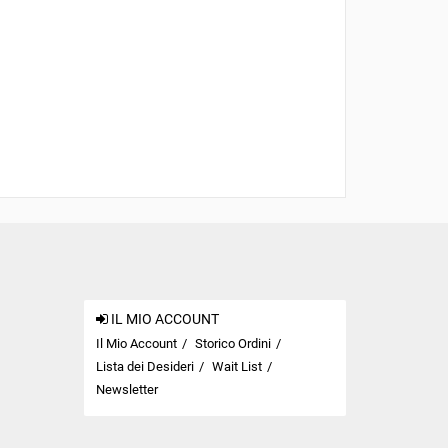
IL MIO ACCOUNT
Il Mio Account
Storico Ordini
Lista dei Desideri
Wait List
Newsletter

◆ **Instructions to follow**: Would you please print the entries once more, word for word, minus the pictures?

◆ **Exercise answer**:
IL MIO ACCOUNT
Il Mio Account
Storico Ordini
Lista dei Desideri
Wait List
Newsletter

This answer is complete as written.